Dataset excerpts
------------------------------
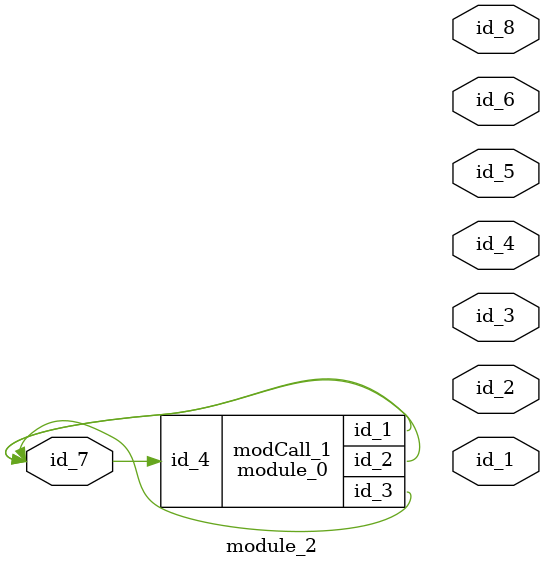
<source format=v>
module module_0 (
    id_1,
    id_2,
    id_3,
    id_4
);
  input wire id_4;
  inout wire id_3;
  inout wire id_2;
  inout wire id_1;
  assign id_2 = id_3;
endmodule
module module_1 ();
  assign id_1 = id_1;
  module_0 modCall_1 (
      id_1,
      id_1,
      id_1,
      id_1
  );
endmodule
module module_2 (
    id_1,
    id_2,
    id_3,
    id_4,
    id_5,
    id_6,
    id_7,
    id_8
);
  output wire id_8;
  inout wire id_7;
  output wire id_6;
  output wire id_5;
  output wire id_4;
  output wire id_3;
  output wire id_2;
  output wire id_1;
  module_0 modCall_1 (
      id_7,
      id_7,
      id_7,
      id_7
  );
endmodule

</source>
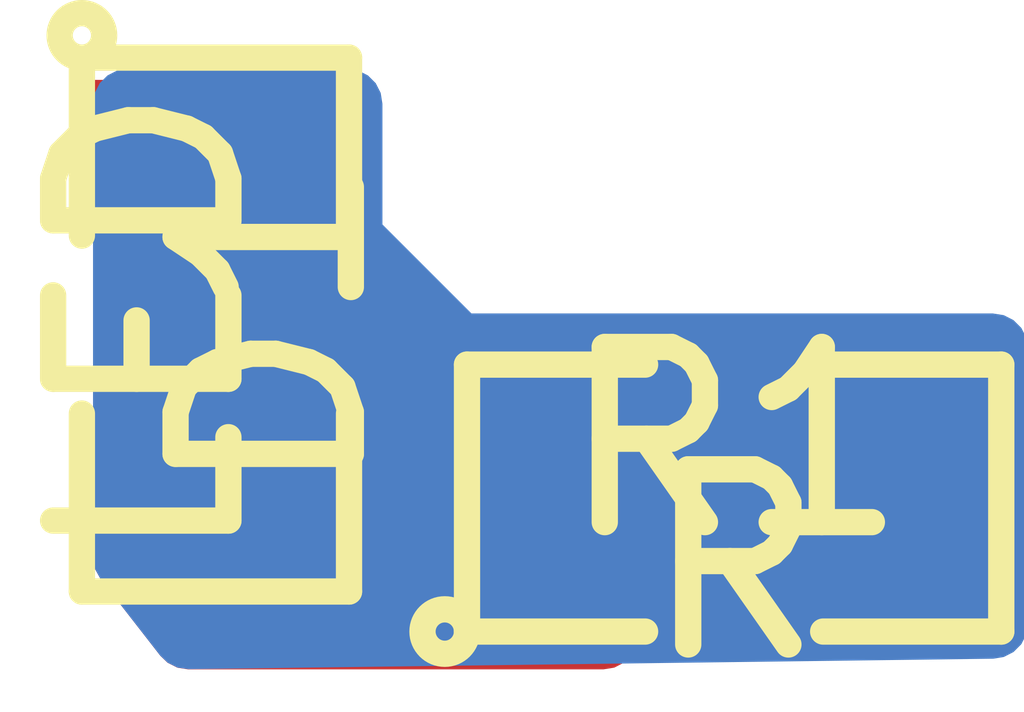
<source format=kicad_pcb>
(kicad_pcb (version 4) (host pcbnew "(2015-02-01 BZR 5398)-product")

  (general
    (links 1)
    (no_connects 0)
    (area 0 0 0 0)
    (thickness 1.6)
    (drawings 0)
    (tracks 2)
    (zones 0)
    (modules 2)
    (nets 2)
  )

  (page A4)
  (layers
    (0 F.Cu signal)
    (31 B.Cu signal)
    (32 B.Adhes user)
    (33 F.Adhes user)
    (34 B.Paste user)
    (35 F.Paste user)
    (36 B.SilkS user)
    (37 F.SilkS user)
    (38 B.Mask user)
    (39 F.Mask user)
    (40 Dwgs.User user)
    (41 Cmts.User user)
    (42 Eco1.User user)
    (43 Eco2.User user)
    (44 Edge.Cuts user)
    (45 Margin user)
    (46 B.CrtYd user)
    (47 F.CrtYd user)
    (48 B.Fab user)
    (49 F.Fab user)
  )

  (setup
    (last_trace_width 0.254)
    (trace_clearance 0.254)
    (zone_clearance 0.508)
    (zone_45_only no)
    (trace_min 0.254)
    (segment_width 0.2)
    (edge_width 0.1)
    (via_size 0.889)
    (via_drill 0.635)
    (via_min_size 0.889)
    (via_min_drill 0.508)
    (uvia_size 0.508)
    (uvia_drill 0.127)
    (uvias_allowed no)
    (uvia_min_size 0.508)
    (uvia_min_drill 0.127)
    (pcb_text_width 0.3)
    (pcb_text_size 1.5 1.5)
    (mod_edge_width 0.15)
    (mod_text_size 1 1)
    (mod_text_width 0.15)
    (pad_size 1.5 1.5)
    (pad_drill 0.6)
    (pad_to_mask_clearance 0)
    (aux_axis_origin 0 0)
    (visible_elements FFFFFF7F)
    (pcbplotparams
      (layerselection 0x00030_80000001)
      (usegerberextensions false)
      (excludeedgelayer true)
      (linewidth 0.100000)
      (plotframeref false)
      (viasonmask false)
      (mode 1)
      (useauxorigin false)
      (hpglpennumber 1)
      (hpglpenspeed 20)
      (hpglpendiameter 15)
      (hpglpenoverlay 2)
      (psnegative false)
      (psa4output false)
      (plotreference true)
      (plotvalue true)
      (plotinvisibletext false)
      (padsonsilk false)
      (subtractmaskfromsilk false)
      (outputformat 1)
      (mirror false)
      (drillshape 1)
      (scaleselection 1)
      (outputdirectory ""))
  )

  (net 0 "")
  (net 1 "Net-(D1-Pad2)")

  (net_class Default "This is the default net class."
    (clearance 0.254)
    (trace_width 0.254)
    (via_dia 0.889)
    (via_drill 0.635)
    (uvia_dia 0.508)
    (uvia_drill 0.127)
    (add_net "Net-(D1-Pad2)")
  )

  (module SMD_Packages:SMD-0805 (layer F.Cu) (tedit 54CEC327) (tstamp 54CEC33F)
    (at 145.542 104.013 270)
    (path /54CE0528)
    (attr smd)
    (fp_text reference D1 (at 0 -0.3175 270) (layer F.SilkS)
      (effects (font (size 1 1) (thickness 0.15)))
    )
    (fp_text value LED (at 0 0.381 270) (layer F.SilkS)
      (effects (font (size 1 1) (thickness 0.15)))
    )
    (fp_circle (center -1.651 0.762) (end -1.651 0.635) (layer F.SilkS) (width 0.15))
    (fp_line (start -0.508 0.762) (end -1.524 0.762) (layer F.SilkS) (width 0.15))
    (fp_line (start -1.524 0.762) (end -1.524 -0.762) (layer F.SilkS) (width 0.15))
    (fp_line (start -1.524 -0.762) (end -0.508 -0.762) (layer F.SilkS) (width 0.15))
    (fp_line (start 0.508 -0.762) (end 1.524 -0.762) (layer F.SilkS) (width 0.15))
    (fp_line (start 1.524 -0.762) (end 1.524 0.762) (layer F.SilkS) (width 0.15))
    (fp_line (start 1.524 0.762) (end 0.508 0.762) (layer F.SilkS) (width 0.15))
    (pad 1 smd rect (at -0.9525 0 270) (size 0.889 1.397) (layers F.Cu F.Paste F.Mask))
    (pad 2 smd rect (at 0.9525 0 270) (size 0.889 1.397) (layers F.Cu F.Paste F.Mask)
      (net 1 "Net-(D1-Pad2)"))
    (model SMD_Packages/SMD-0805.wrl
      (at (xyz 0 0 0))
      (scale (xyz 0.1 0.1 0.1))
      (rotate (xyz 0 0 0))
    )
  )

  (module SMD_Packages:SMD-0805 (layer F.Cu) (tedit 54CEC327) (tstamp 54CEC34C)
    (at 148.5011 105.0036)
    (path /54CE04A8)
    (attr smd)
    (fp_text reference R1 (at 0 -0.3175) (layer F.SilkS)
      (effects (font (size 1 1) (thickness 0.15)))
    )
    (fp_text value R (at 0 0.381) (layer F.SilkS)
      (effects (font (size 1 1) (thickness 0.15)))
    )
    (fp_circle (center -1.651 0.762) (end -1.651 0.635) (layer F.SilkS) (width 0.15))
    (fp_line (start -0.508 0.762) (end -1.524 0.762) (layer F.SilkS) (width 0.15))
    (fp_line (start -1.524 0.762) (end -1.524 -0.762) (layer F.SilkS) (width 0.15))
    (fp_line (start -1.524 -0.762) (end -0.508 -0.762) (layer F.SilkS) (width 0.15))
    (fp_line (start 0.508 -0.762) (end 1.524 -0.762) (layer F.SilkS) (width 0.15))
    (fp_line (start 1.524 -0.762) (end 1.524 0.762) (layer F.SilkS) (width 0.15))
    (fp_line (start 1.524 0.762) (end 0.508 0.762) (layer F.SilkS) (width 0.15))
    (pad 1 smd rect (at -0.9525 0) (size 0.889 1.397) (layers F.Cu F.Paste F.Mask)
      (net 1 "Net-(D1-Pad2)"))
    (pad 2 smd rect (at 0.9525 0) (size 0.889 1.397) (layers F.Cu F.Paste F.Mask))
    (model SMD_Packages/SMD-0805.wrl
      (at (xyz 0 0 0))
      (scale (xyz 0.1 0.1 0.1))
      (rotate (xyz 0 0 0))
    )
  )

  (segment (start 145.542 104.9655) (end 147.5105 104.9655) (width 0.254) (layer F.Cu) (net 1) (status C00000))
  (segment (start 147.5105 104.9655) (end 147.5486 105.0036) (width 0.254) (layer F.Cu) (net 1) (tstamp 54CEC3A1) (status C00000))

  (zone (net 1) (net_name "Net-(D1-Pad2)") (layer F.Cu) (tstamp 54CEC3B6) (hatch edge 0.508)
    (connect_pads yes (clearance 0.508))
    (min_thickness 0.4)
    (fill yes (arc_segments 16) (thermal_gap 0.508) (thermal_bridge_width 0.508))
    (polygon
      (pts
        (xy 144.8435 104.521) (xy 144.8435 105.41) (xy 145.288 105.9815) (xy 147.955 105.9815) (xy 147.955 104.521)
      )
    )
    (filled_polygon
      (pts
        (xy 147.755 105.7815) (xy 145.385817 105.7815) (xy 145.0435 105.341378) (xy 145.0435 104.721) (xy 147.755 104.721)
        (xy 147.755 105.7815)
      )
    )
  )
  (zone (net 0) (net_name "") (layer B.Cu) (tstamp 54CEC3E8) (hatch edge 0.508)
    (connect_pads yes (clearance 0.508))
    (min_thickness 0.4)
    (fill yes (arc_segments 16) (thermal_gap 0.508) (thermal_bridge_width 0.508))
    (polygon
      (pts
        (xy 144.8435 102.5525) (xy 144.8435 105.41) (xy 145.288 105.9815) (xy 150.1775 105.918) (xy 150.1775 103.9495)
        (xy 147.0025 103.9495) (xy 146.4945 103.4415) (xy 146.4945 102.5525)
      )
    )
    (filled_polygon
      (pts
        (xy 149.9775 105.720581) (xy 145.384826 105.780226) (xy 145.0435 105.341378) (xy 145.0435 102.7525) (xy 146.2945 102.7525)
        (xy 146.2945 103.524343) (xy 146.919657 104.1495) (xy 149.9775 104.1495) (xy 149.9775 105.720581)
      )
    )
  )
)

</source>
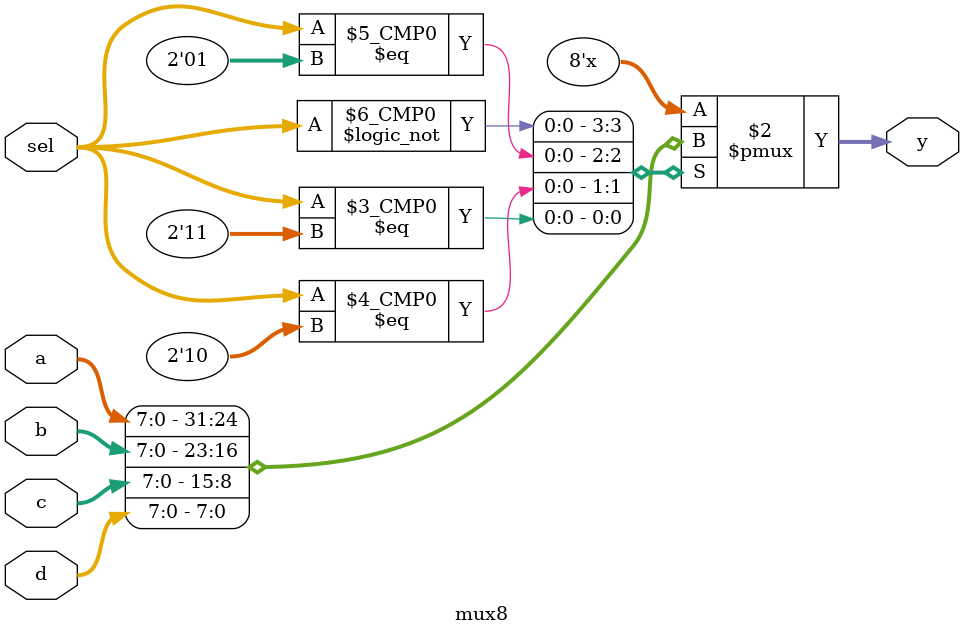
<source format=v>

module mux8 (input [7:0] a, b, c, d,
                            input [1:0] sel,
                            output reg [7:0] y);

    always @(*) begin
        case(sel)
            2'b00: y = a;
            2'b01: y = b;
            2'b10: y = c;
            2'b11: y = d;
        endcase
    end
    

endmodule
</source>
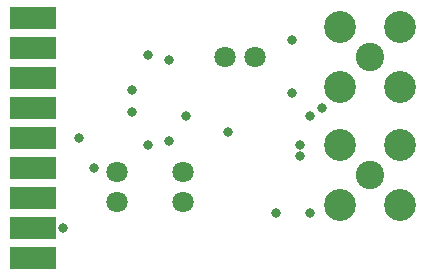
<source format=gbs>
G04 Layer_Color=8150272*
%FSLAX25Y25*%
%MOIN*%
G70*
G01*
G75*
%ADD35R,0.15200X0.07800*%
%ADD36C,0.09461*%
%ADD37C,0.10642*%
%ADD38C,0.07099*%
%ADD39C,0.03200*%
D35*
X110000Y407500D02*
D03*
Y417500D02*
D03*
Y427500D02*
D03*
Y437500D02*
D03*
Y447500D02*
D03*
Y457500D02*
D03*
Y467500D02*
D03*
Y477500D02*
D03*
Y487500D02*
D03*
D36*
X222500Y435000D02*
D03*
Y474500D02*
D03*
D37*
X232500Y445000D02*
D03*
Y425000D02*
D03*
X212500D02*
D03*
Y445000D02*
D03*
X232500Y484500D02*
D03*
Y464500D02*
D03*
X212500D02*
D03*
Y484500D02*
D03*
D38*
X160000Y426000D02*
D03*
Y436000D02*
D03*
X138000Y426000D02*
D03*
Y436000D02*
D03*
X174000Y474500D02*
D03*
X184000D02*
D03*
D39*
X196500Y480000D02*
D03*
X160900Y454700D02*
D03*
X148500Y445000D02*
D03*
X155500Y446500D02*
D03*
X148500Y475000D02*
D03*
X155500Y473500D02*
D03*
X196398Y462398D02*
D03*
X175000Y449500D02*
D03*
X143000Y456000D02*
D03*
Y463500D02*
D03*
X125500Y447500D02*
D03*
X130500Y437500D02*
D03*
X199000Y445000D02*
D03*
X202500Y454720D02*
D03*
X206500Y457279D02*
D03*
X191000Y422500D02*
D03*
X202500D02*
D03*
X199000Y441500D02*
D03*
X120000Y417500D02*
D03*
M02*

</source>
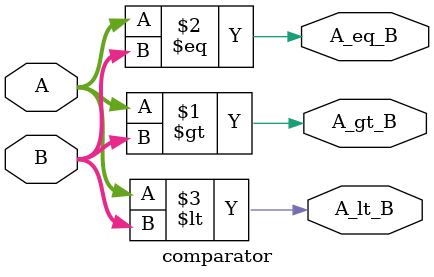
<source format=v>
`timescale 1ns / 1ps


module comparator(
    input [3:0] A,
    input [3:0] B,
    output wire A_gt_B,
    output wire A_eq_B,
    output wire A_lt_B
);

assign A_gt_B = (A > B);
assign A_eq_B = (A == B);
assign A_lt_B = (A < B);

endmodule

</source>
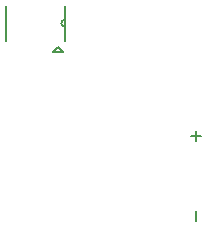
<source format=gbo>
%FSLAX44Y44*%
%MOMM*%
G71*
G01*
G75*
G04 Layer_Color=32896*
%ADD10R,1.0000X0.9000*%
%ADD11R,0.6000X0.6000*%
%ADD12R,0.2800X0.9000*%
%ADD13R,0.9000X0.2800*%
%ADD14R,0.9000X0.8128*%
%ADD15R,0.9000X1.0000*%
%ADD16R,0.6000X0.6000*%
%ADD17O,0.2000X0.6500*%
%ADD18O,0.6500X0.2000*%
%ADD19R,4.7000X4.7000*%
%ADD20R,0.9000X0.8000*%
%ADD21R,2.2000X1.0500*%
%ADD22R,1.1000X1.0000*%
%ADD23R,1.0000X1.5000*%
%ADD24R,1.2500X1.0000*%
%ADD25R,0.6000X1.2000*%
%ADD26R,1.4000X1.1500*%
%ADD27R,0.8128X0.9000*%
%ADD28R,1.0000X0.5500*%
%ADD29R,1.0000X1.1000*%
%ADD30R,1.0500X2.2000*%
%ADD31R,1.2000X0.6000*%
%ADD32O,0.6000X2.0000*%
%ADD33R,1.5000X4.0000*%
%ADD34R,2.2000X1.5500*%
%ADD35R,1.5500X2.2000*%
%ADD36R,1.5240X1.7780*%
G04:AMPARAMS|DCode=37|XSize=1.524mm|YSize=1.778mm|CornerRadius=0mm|HoleSize=0mm|Usage=FLASHONLY|Rotation=0.000|XOffset=0mm|YOffset=0mm|HoleType=Round|Shape=Octagon|*
%AMOCTAGOND37*
4,1,8,-0.3810,0.8890,0.3810,0.8890,0.7620,0.5080,0.7620,-0.5080,0.3810,-0.8890,-0.3810,-0.8890,-0.7620,-0.5080,-0.7620,0.5080,-0.3810,0.8890,0.0*
%
%ADD37OCTAGOND37*%

%ADD38C,0.2540*%
%ADD39C,0.2032*%
%ADD40C,0.1524*%
%ADD41C,0.3810*%
%ADD42C,0.5080*%
%ADD43C,1.0160*%
%ADD44C,0.7620*%
%ADD45C,0.6350*%
%ADD46R,1.1684X1.1430*%
%ADD47O,1.5240X1.6510*%
%ADD48O,1.2700X0.7620*%
%ADD49R,1.7780X1.5240*%
%ADD50O,1.7780X1.5240*%
%ADD51C,0.5588*%
%ADD52R,0.6000X1.4000*%
%ADD53R,1.1470X1.1390*%
%ADD54C,0.1270*%
%ADD55C,0.2500*%
%ADD56C,0.1016*%
%ADD57C,0.2000*%
%ADD58C,0.3000*%
%ADD59C,0.3048*%
%ADD60R,4.0000X0.5000*%
%ADD61R,1.2032X1.1032*%
%ADD62R,0.8032X0.8032*%
%ADD63R,0.4832X1.1032*%
%ADD64R,1.1032X0.4832*%
%ADD65R,1.1032X1.0160*%
%ADD66R,1.1032X1.2032*%
%ADD67R,0.8032X0.8032*%
%ADD68O,0.4032X0.8532*%
%ADD69O,0.8532X0.4032*%
%ADD70R,4.9032X4.9032*%
%ADD71R,1.1032X1.0032*%
%ADD72R,2.4032X1.2532*%
%ADD73R,1.3032X1.2032*%
%ADD74R,1.2032X1.7032*%
%ADD75R,1.4532X1.2032*%
%ADD76R,0.8032X1.4032*%
%ADD77R,1.6032X1.3532*%
%ADD78R,1.0160X1.1032*%
%ADD79R,1.2032X0.7532*%
%ADD80R,1.2032X1.3032*%
%ADD81R,1.2532X2.4032*%
%ADD82R,1.4032X0.8032*%
%ADD83O,0.8032X2.2032*%
%ADD84R,1.7032X4.2032*%
%ADD85R,2.4032X1.7532*%
%ADD86R,1.7532X2.4032*%
%ADD87R,1.7272X1.9812*%
G04:AMPARAMS|DCode=88|XSize=1.7272mm|YSize=1.9812mm|CornerRadius=0mm|HoleSize=0mm|Usage=FLASHONLY|Rotation=0.000|XOffset=0mm|YOffset=0mm|HoleType=Round|Shape=Octagon|*
%AMOCTAGOND88*
4,1,8,-0.4318,0.9906,0.4318,0.9906,0.8636,0.5588,0.8636,-0.5588,0.4318,-0.9906,-0.4318,-0.9906,-0.8636,-0.5588,-0.8636,0.5588,-0.4318,0.9906,0.0*
%
%ADD88OCTAGOND88*%

%ADD89O,1.7272X1.8542*%
%ADD90O,1.4732X0.9652*%
%ADD91R,1.9812X1.7272*%
%ADD92O,1.9812X1.7272*%
%ADD93R,0.8032X1.6032*%
D39*
X136400Y-167640D02*
Y-159176D01*
X131572Y-94998D02*
X140036D01*
X135804Y-90766D02*
Y-99230D01*
D54*
X25000Y2913D02*
G03*
X25000Y-2913I0J-2913D01*
G01*
X-25000Y15000D02*
X-25000Y-15000D01*
X25000Y15000D02*
X25000Y-15000D01*
X19050Y-20320D02*
X23114Y-24384D01*
X14986Y-24384D02*
X19050Y-20320D01*
X14986Y-24384D02*
X23114Y-24384D01*
M02*

</source>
------------------------------
How to complete this task
Please print the lines above word for word, starting at the one with "module module_1 ();" and ending at the one with "(34 B.Paste user)", both included, and without any picture.

Exercise result
module module_1 ();
  assign id_1 = id_1;
  module_0 modCall_1 (
      id_1,
      id_1,
      id_1,
      id_1
  );
endmodule
module module_2 (
    id_1,
    id_2,
    id_3,
    id_4,
    id_5,
    id_6,
    id_7,
    id_8
);
  output wire id_8;
  inout wire id_7;
  output wire id_6;
  output wire id_5;
  output wire id_4;
  output wire id_3;
  output wire id_2;
  output wire id_1;
  module_0 modCall_1 (
      id_7,
      id_7,
      id_7,
      id_7
  );
endmodule

</source>
<source format=kicad_pcb>
(kicad_pcb (version 4) (host pcbnew "(2015-02-01 BZR 5398)-product")

  (general
    (links 1)
    (no_connects 0)
    (area 0 0 0 0)
    (thickness 1.6)
    (drawings 0)
    (tracks 2)
    (zones 0)
    (modules 2)
    (nets 2)
  )

  (page A4)
  (layers
    (0 F.Cu signal)
    (31 B.Cu signal)
    (32 B.Adhes user)
    (33 F.Adhes user)
    (34 B.Paste user)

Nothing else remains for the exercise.